Lettere dal convento. Il presepe, come immagine del Natale, nacque quasi ottocento anni fa, nel mese di Dicembre del 1223, a Greccio nella valle reatina. E nacque dalla fantasia e dal cuore di San Franceso. Furono turbolenti i mesi autunnali di quell’anno per il Poverello di Assisi, perché impegnato a far approvare la “Regola” di vita dei frati a papa Onorio (1150-1227). Francesco, assieme ai tre compagni Leone, Rufino e Angelo, si trovava nei pressi di Rieti e poi ben presto nel territorio di Greccio.
L’invenzione di San Francesco a Natale: il presepio
Oramai mancavano appena dieci giorni a Natale, il freddo era cattivo, il vento tagliava la pelle e le capanne di frasche, lassù al romitorio dove erano accampati, facevano pena. Francesco aveva trovato una grotta, abbastanza protetta, voltata a mezzogiorno quasi sopra un dirupo: era tranquilla, perfino tiepida. E lì si accesero la sua preghiera e un nuovo desiderio: celebrare il Natale come se fosse stato a Betlemme, proprio in quella grotta. Chiamò i tre frati e li mandò in paese, poco più in là, da un certo Giovanni Vellita, il padrone del monte dove c’era il romitorio; gran amico di Francesco, persona autorevole e gran buon cristiano. Giovanni venne e Francesco, con una gioia che gli traspariva dagli occhi, gli chiese il favore di preparare per la notte di Natale, proprio in quella grotta, il fieno, un bue, un asino; la pietra per la messa c’era, bastava quella sulla quale Francesco aveva riposato; e poi lo invitò a chiamare gente, tanta gente, per quella notte. Al resto avrebbe pensato lui, Francesco.

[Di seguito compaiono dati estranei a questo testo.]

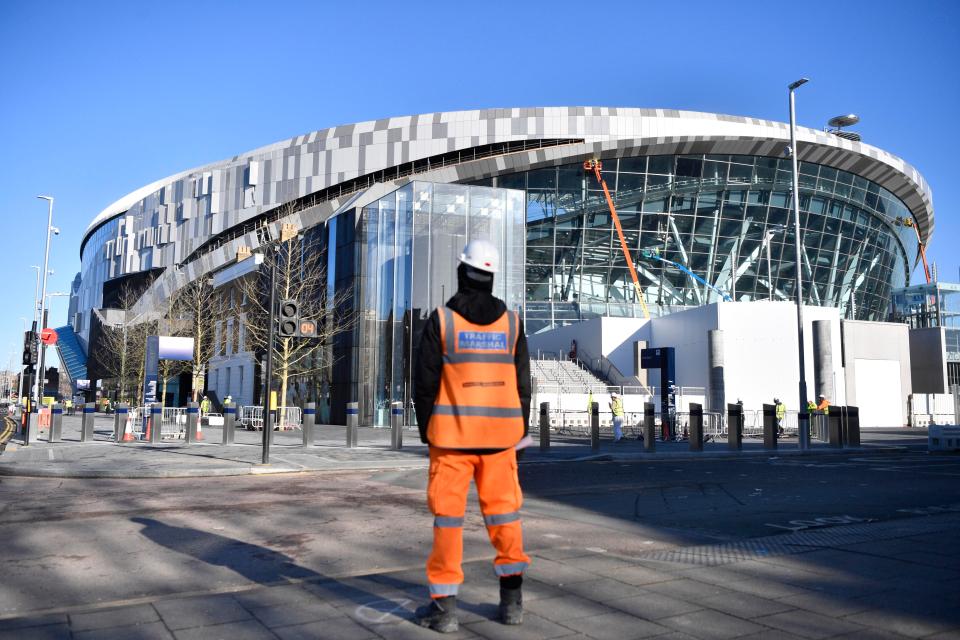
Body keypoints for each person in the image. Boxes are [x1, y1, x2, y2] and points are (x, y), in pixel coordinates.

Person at [413, 239, 531, 633]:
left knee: (448, 520)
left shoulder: (442, 321)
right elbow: (523, 385)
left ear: (462, 272)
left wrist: (428, 430)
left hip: (451, 441)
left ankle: (444, 609)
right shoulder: (512, 324)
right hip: (500, 441)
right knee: (505, 517)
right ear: (491, 276)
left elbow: (425, 384)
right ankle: (511, 602)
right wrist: (520, 430)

Il centro era ed è un Bambino
I tre frati rimasero su al romitorio quella notte. Più tardi, con tutti gli altri frati, verso mezzanotte, i tre compagni presero una torcia, si infagottarono, uscirono in silenzio dalla capanna e furono presi da un nodo alla gola. Anzi, furono costretti ad asciugarsi le lacrime. Dal paese veniva gente, a gruppi, poi si univa e piano piano si faceva come torrente, un torrente di torce, di canti. E con loro tutti i frati, che dal romitorio facevano come un altro torrente di torce e di canti. Due torrenti diretti alla grotta. Era tutto preparato: la greppia, il bue, l’asino, le pecore, la paglia e tutta quella gente. Sembrava giorno pieno. Sulla pietra c’era l’occorrente per la messa. Tutto cominciò un modo solenne. Celebrante il parroco di Greccio; diacono Francesco: suddiacono un giovane frate.
Francesco era radioso
Francesco era radioso. Cantò il Vangelo e poi si fece un poco avanti, all’imboccatura della grotta; fuori era tutto luminoso. E ci fu subito un preziosissimo silenzio. Francesco cominciò forte a predicare. Sembrava un fiume di dolcezza: gli occhi scintillavano, le mani danzavano, la voce era chiara e melodiosa. Parlava di Lui, della povertà di Cristo, e le sue mani lo avvolgevano; parlava del re povero, e le sue mani dicevano stupore; parlava del Bambino nato nella grotta, e le sue mani dicevano dolcezza; parlava della Madre poverella, e le sue mani sembravano voler raccogliere stracci; parlava di quell’amore, di quanto Cristo ci aveva amati e le sue mani tremavano come incredule.
Era di notte, come fosse di giorno
Quando Francesco ebbe finita la sua predica, qualcuno tossì, qualche donna si asciugò gli occhi con il grembiule, i pastori finsero di accarezzare le pecore e si misero in ginocchio, il prete di Greccio si soffiò il naso. I tre compagni e i frati stavano piangendo – ma piangevano tutti – e tutti avevamo la certezza di avere assistito a un Natale vero; sulla mangiatoia tutti avevamo visto una grande luce e Francesco, con quel suo gesticolare, sembrava cullare un bambino. La messa finì. Furono slegati il bue e l’asino e le pecore tornarono al paese. La gente, con le torce ancora accese, cantava. Tornarono anche i tre compagni al romitorio. Per alcune ore, fino al mattino, ci fu silenzio. Francesco aveva creato un gran bel Natale. Un Natale che bisognava vedere. E che tutti, grazie alla fede e alla fantasia di San Francesco, possiamo rimirare oggi nel presepe, da lui inventato, in ogni parte del mondo. Se vogliamo anche a casa nostra.